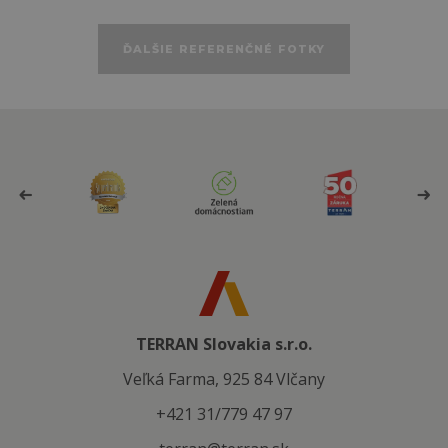
ĎALŠIE REFERENČNÉ FOTKY
TERRAN Slovakia s.r.o.
Veľká Farma, 925 84 Vlčany
+421 31/779 47 97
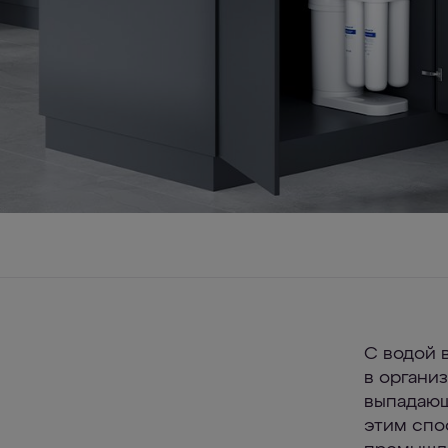
С водой 
в органи
выпадающ
этим спо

PROBLEM DETAILS:
Restate the listing above word for word, and skip the pictures.

SOLVED PROBLEM:
ĎALŠIE REFERENČNÉ FOTKY
TERRAN Slovakia s.r.o.
Veľká Farma, 925 84 Vlčany
+421 31/779 47 97
С водой 
в органи
выпадающ
этим спо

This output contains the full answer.